Wird es Kritikern wie TotalBiscuit und wütenden Reddit-Nutzern gelingen, die Einstellung der Videospielindustrie gegenüber Lootboxen zu ändern? Wahrscheinlich nicht. Immerhin wird diese Debatte schon seit über einem Jahrzehnt geführt. Außerdem darf man nicht vergessen, dass die Gamer selbst maßgeblich zu dem Erfolg der Bezahlsysteme in Games beigetragen haben. Denn das Verhalten der Spieler ist für die Entwickler wichtiger als ihre kritischen Beiträge in Foren. Und in der Vergangenheit hat sich gezeigt, dass Spieler durchaus bereit sind, Geld für Lootboxen auf den Tisch zu packen. Tatsächlich kaufen sie so viele Lootboxen, dass sie sich für die Studios zu einer lukrativen Einkommensquelle entwickelt haben.

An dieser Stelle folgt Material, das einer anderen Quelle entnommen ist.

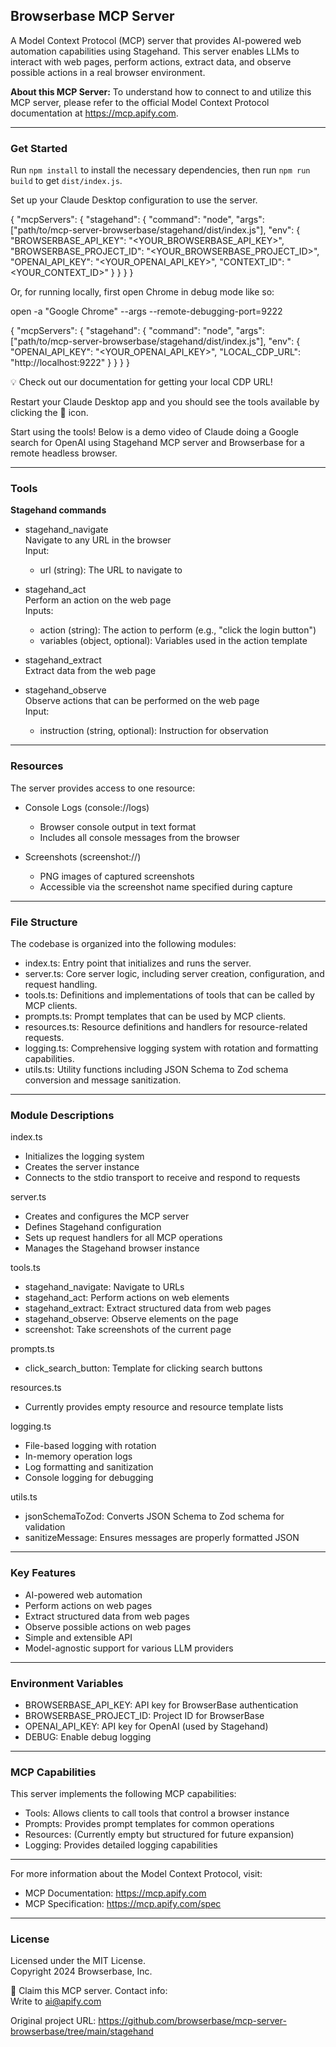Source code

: ## Browserbase MCP Server

A Model Context Protocol (MCP) server that provides AI-powered web automation capabilities using Stagehand. This server enables LLMs to interact with web pages, perform actions, extract data, and observe possible actions in a real browser environment.

**About this MCP Server:** To understand how to connect to and utilize this MCP server, please refer to the official Model Context Protocol documentation at https://mcp.apify.com.

---

### Get Started

Run `npm install` to install the necessary dependencies, then run `npm run build` to get `dist/index.js`.

Set up your Claude Desktop configuration to use the server.

{
  "mcpServers": {
    "stagehand": {
      "command": "node",
      "args": ["path/to/mcp-server-browserbase/stagehand/dist/index.js"],
      "env": {
        "BROWSERBASE_API_KEY": "<YOUR_BROWSERBASE_API_KEY>",
        "BROWSERBASE_PROJECT_ID": "<YOUR_BROWSERBASE_PROJECT_ID>",
        "OPENAI_API_KEY": "<YOUR_OPENAI_API_KEY>",
        "CONTEXT_ID": "<YOUR_CONTEXT_ID>"
      }
    }
  }
}

Or, for running locally, first open Chrome in debug mode like so:

open -a "Google Chrome" --args --remote-debugging-port=9222

{
  "mcpServers": {
    "stagehand": {
      "command": "node",
      "args": ["path/to/mcp-server-browserbase/stagehand/dist/index.js"],
      "env": {
        "OPENAI_API_KEY": "<YOUR_OPENAI_API_KEY>",
        "LOCAL_CDP_URL": "http://localhost:9222"
      }
    }
  }
}

💡 Check out our documentation for getting your local CDP URL!

Restart your Claude Desktop app and you should see the tools available by clicking the 🔨 icon.

Start using the tools! Below is a demo video of Claude doing a Google search for OpenAI using Stagehand MCP server and Browserbase for a remote headless browser.

---

### Tools

**Stagehand commands**

- stagehand_navigate  
  Navigate to any URL in the browser  
  Input:  
    - url (string): The URL to navigate to

- stagehand_act  
  Perform an action on the web page  
  Inputs:  
    - action (string): The action to perform (e.g., "click the login button")  
    - variables (object, optional): Variables used in the action template

- stagehand_extract  
  Extract data from the web page

- stagehand_observe  
  Observe actions that can be performed on the web page  
  Input:  
    - instruction (string, optional): Instruction for observation

---

### Resources

The server provides access to one resource:

- Console Logs (console://logs)  
  - Browser console output in text format  
  - Includes all console messages from the browser

- Screenshots (screenshot://<n>)  
  - PNG images of captured screenshots  
  - Accessible via the screenshot name specified during capture

---

### File Structure

The codebase is organized into the following modules:

- index.ts: Entry point that initializes and runs the server.
- server.ts: Core server logic, including server creation, configuration, and request handling.
- tools.ts: Definitions and implementations of tools that can be called by MCP clients.
- prompts.ts: Prompt templates that can be used by MCP clients.
- resources.ts: Resource definitions and handlers for resource-related requests.
- logging.ts: Comprehensive logging system with rotation and formatting capabilities.
- utils.ts: Utility functions including JSON Schema to Zod schema conversion and message sanitization.

---

### Module Descriptions

index.ts  
- Initializes the logging system  
- Creates the server instance  
- Connects to the stdio transport to receive and respond to requests

server.ts  
- Creates and configures the MCP server  
- Defines Stagehand configuration  
- Sets up request handlers for all MCP operations  
- Manages the Stagehand browser instance

tools.ts  
- stagehand_navigate: Navigate to URLs  
- stagehand_act: Perform actions on web elements  
- stagehand_extract: Extract structured data from web pages  
- stagehand_observe: Observe elements on the page  
- screenshot: Take screenshots of the current page

prompts.ts  
- click_search_button: Template for clicking search buttons

resources.ts  
- Currently provides empty resource and resource template lists

logging.ts  
- File-based logging with rotation  
- In-memory operation logs  
- Log formatting and sanitization  
- Console logging for debugging

utils.ts  
- jsonSchemaToZod: Converts JSON Schema to Zod schema for validation  
- sanitizeMessage: Ensures messages are properly formatted JSON

---

### Key Features

- AI-powered web automation  
- Perform actions on web pages  
- Extract structured data from web pages  
- Observe possible actions on web pages  
- Simple and extensible API  
- Model-agnostic support for various LLM providers

---

### Environment Variables

- BROWSERBASE_API_KEY: API key for BrowserBase authentication  
- BROWSERBASE_PROJECT_ID: Project ID for BrowserBase  
- OPENAI_API_KEY: API key for OpenAI (used by Stagehand)  
- DEBUG: Enable debug logging

---

### MCP Capabilities

This server implements the following MCP capabilities:

- Tools: Allows clients to call tools that control a browser instance  
- Prompts: Provides prompt templates for common operations  
- Resources: (Currently empty but structured for future expansion)  
- Logging: Provides detailed logging capabilities

---

For more information about the Model Context Protocol, visit:

- MCP Documentation: https://mcp.apify.com  
- MCP Specification: https://mcp.apify.com/spec

---

### License

Licensed under the MIT License.  
Copyright 2024 Browserbase, Inc.

🚩 Claim this MCP server. Contact info:  
Write to ai@apify.com

Original project URL: https://github.com/browserbase/mcp-server-browserbase/tree/main/stagehand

Activision hat im vergangenen Jahr durch den Verkauf von Bonus-Items über 3 Milliarden Euro verdient. EA gibt an, 2016 zusätzlich etwa eine Milliarde Euro mit extra Inhalten verdient zu haben. Solange die Spieleentwickler weiterhin so viel Geld mit Lootboxen verdienen können, werden die Kisten Teil der Spielwelt bleiben – egal, wie viele negative Kommentare es deswegen hagelt.